O que se sabe é que o efeito é grande em grandes altitudes - por exemplo, na Estação Espacial Internacional.

Quando a ISS passa na região da anomalia, é comum os astronautas verem explosões de luz, como estrelas cadentes - mesmo quando estão de olhos fechados.

"Isso não acontece apenas na anomalia, mas ali acontece mais vezes", diz Banik de Pádua.

Uma possível explicação para esse fenômeno é que o nervo óptico, no fundo do olho dos astronautas, seria afetado pelas partículas precipitadas ali.

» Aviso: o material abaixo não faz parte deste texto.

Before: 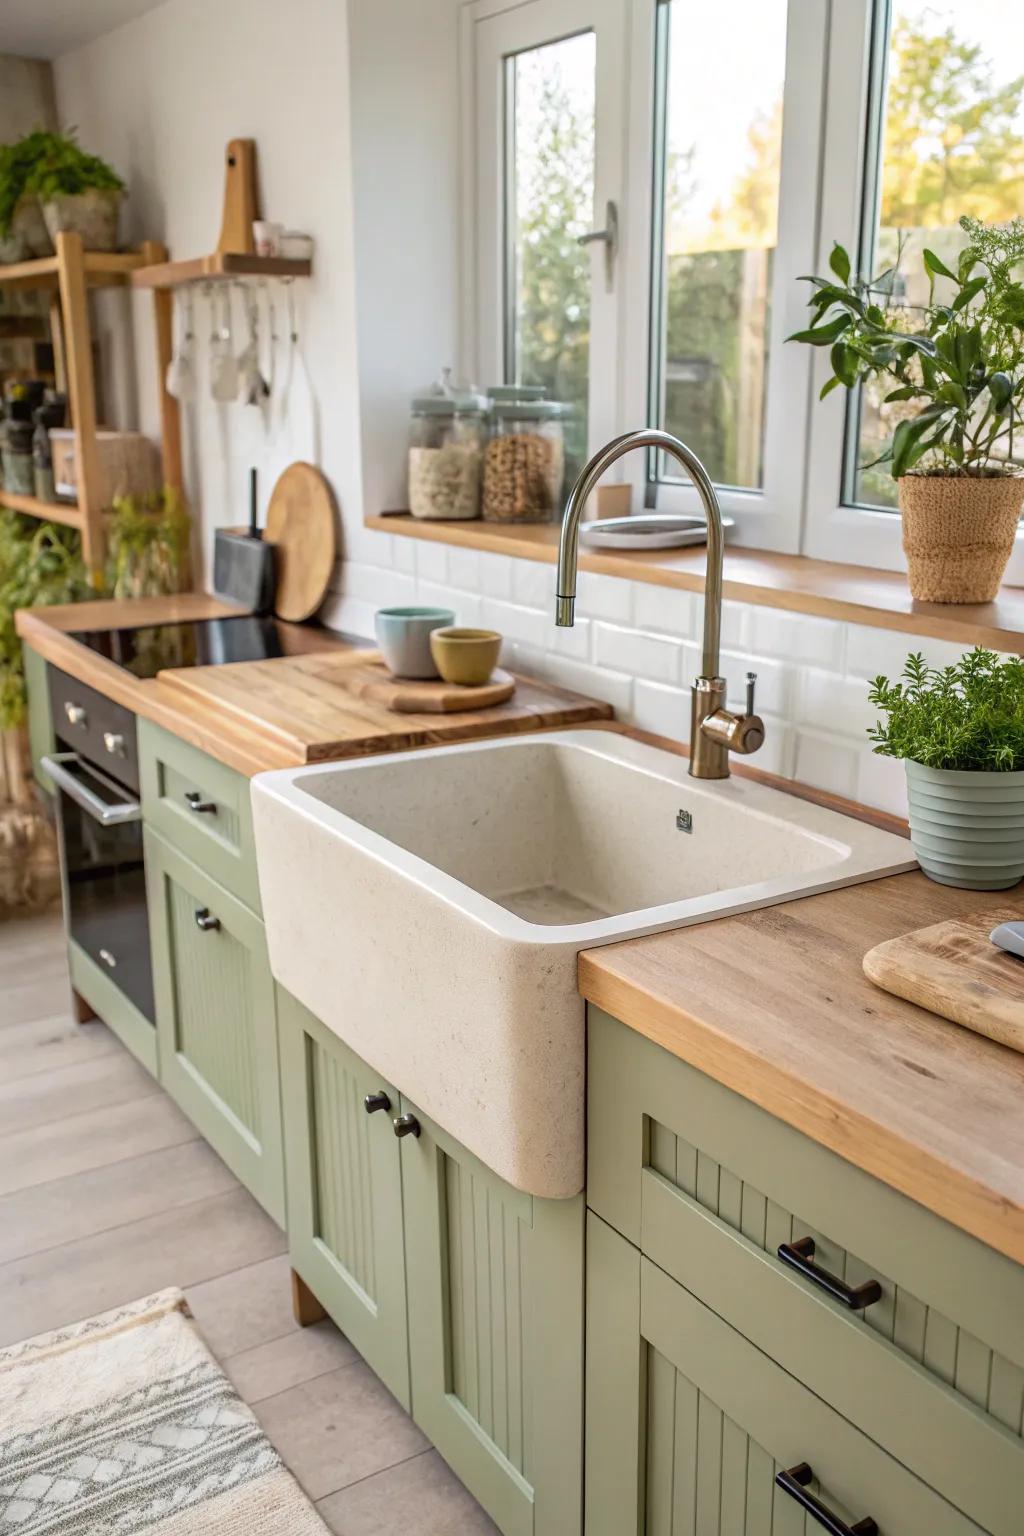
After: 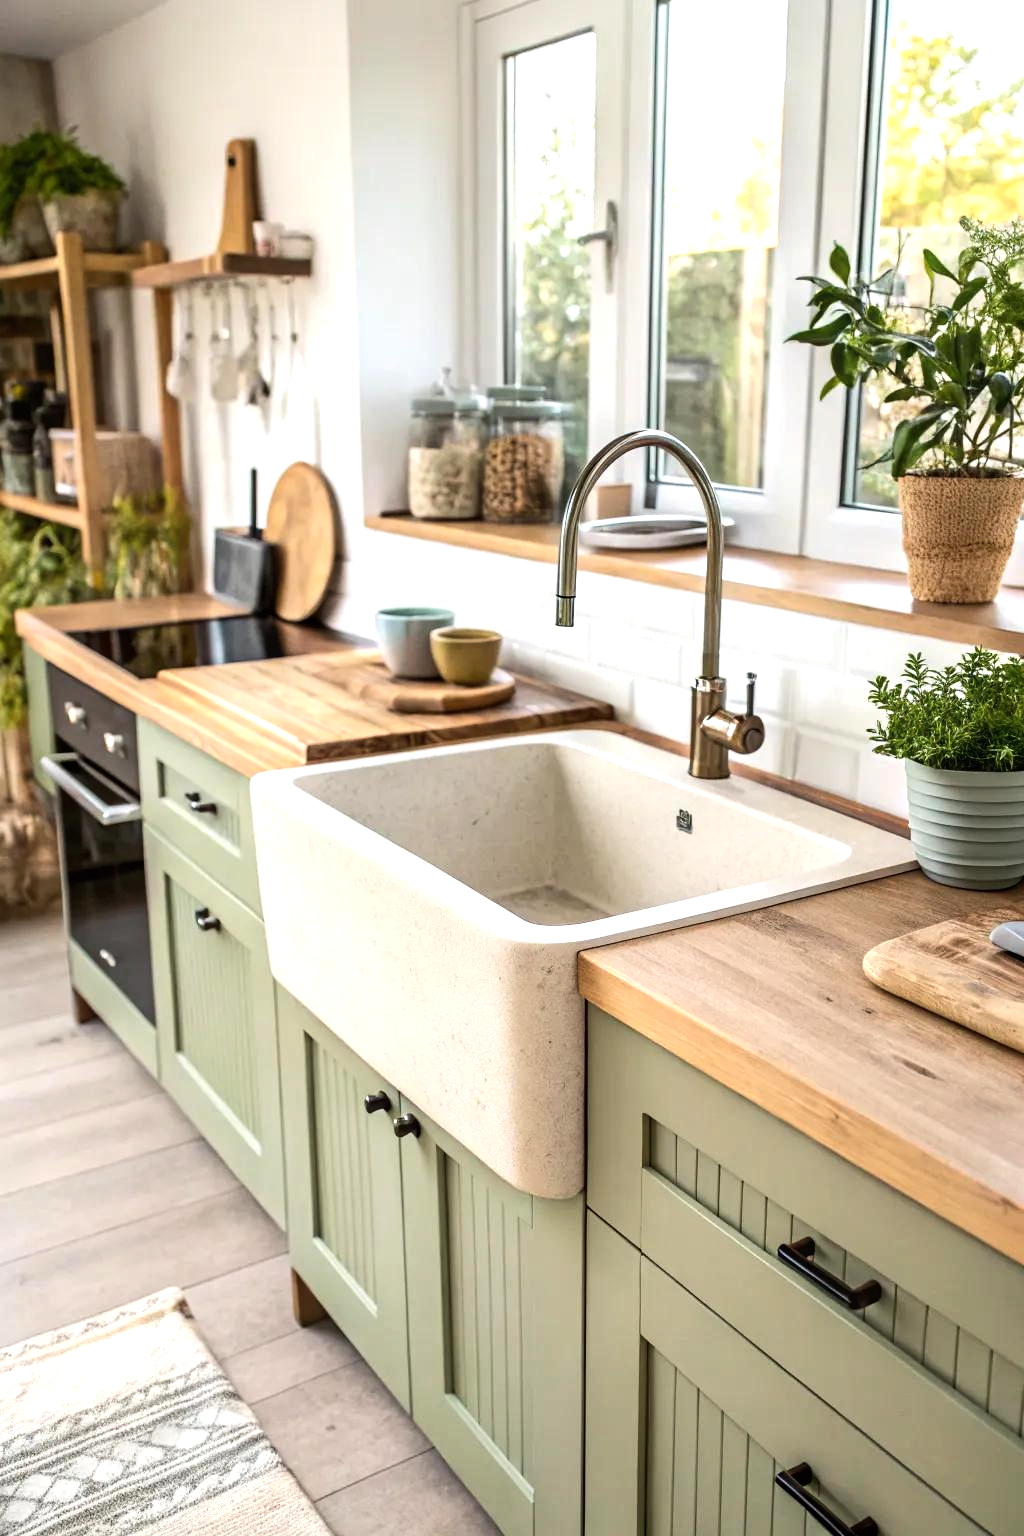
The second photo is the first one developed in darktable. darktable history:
tone equalizer: -8 EV -0.753 EV, -7 EV -0.696 EV, -6 EV -0.566 EV, -5 EV -0.383 EV, -3 EV 0.391 EV, -2 EV 0.6 EV, -1 EV 0.696 EV, +0 EV 0.737 EV, edges refinement/feathering 500, mask exposure compensation -1.57 EV, preserve details no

Durante a passagem da ISS pela região da AMAS, aumentam também os riscos associados às explosões solares.

Ou seja, ocorrida uma explosão solar, se o tempo de chegada da nuvem de partículas coincidir com a passagem da ISS na anomalia, as chances de que chovam partículas sobre a estação aumentam muito. Nesse caso, a equipe da ISS tem de tomar cuidado redobrado, explica De Nardin.

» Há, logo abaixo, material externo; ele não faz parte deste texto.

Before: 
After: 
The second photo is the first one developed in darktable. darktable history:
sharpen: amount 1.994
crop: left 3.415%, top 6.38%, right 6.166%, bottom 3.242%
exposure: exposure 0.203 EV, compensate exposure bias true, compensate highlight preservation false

"Há uma sala blindada na ISS para os astronautas permanecerem durante previsões de chegadas de CME - daí a importância de centros de previsão do clima espacial, como o Embrace/INPE", ele diz.

Atividades extra-veiculares são proibidas nesses períodos.

"Se houver uma atividade extra-veicular na estação espacial - ou seja, se o astronauta sair da nave para fazer reparos ou experimentos - e coincidir de haver uma tempestade magnética nesse momento, o astronauta ficará bem mais vulnerável."

De Nardin enfatiza que explosões solares - e, por consequência, tempestades magnéticas - são sempre um risco para a ISS e sua equipe. Mas são bem mais perigosas quando a ISS passa na região da AMAS.

"Logo após uma explosão solar, as primeiras partículas que chegam são aquelas que foram aceleradas para fora do Sol imediatamente após a radiação. Elas são tão violentas que foram batizadas de 'killing particles', ou 'partículas matadoras'."

"Elas podem cruzar a blindagem da ISS como uma faca corta a manteiga. Podem cruzar os circuitos eletrônicos, queimar sua memória, atingir os instrumentos de bordo, destruir os processadores dos computadores, ou seja, o 'cérebro' da ISS."

Brasil

De Nardin conta que, nas palestras que faz, uma pergunta comum é: que efeito a anomalia teria sobre os seres humanos - em particular, no Brasil?

"Em princípio, a precipitação de partículas não afetaria diretamente a gente aqui embaixo. Não há nenhum vínculo com câncer de pele, nada disso. Estamos falando de coisas que são importantes acima de cem quilômetros (de altitude)."

Mas há, ao menos, um tipo de impacto possível. "Porque o cidadão comum está cada vez mais conectado ao mundo em tempo real. Tome como exemplo a Copa do Mundo da Rússia e imagine que a Seleção Brasileira está fazendo a disputa de pênaltis do jogo final - lembra dos pênaltis de Copa de 1994?", diz De Nardin.

"Você gostaria que o satélite de comunicações deixasse de transmitir neste exato momento?"

"Pois é, se tiver uma tempestade magnética e ele não estiver preparado para isso, e se não houver outro satélite de backup, isso pode ser uma realidade", conclui o pesquisador.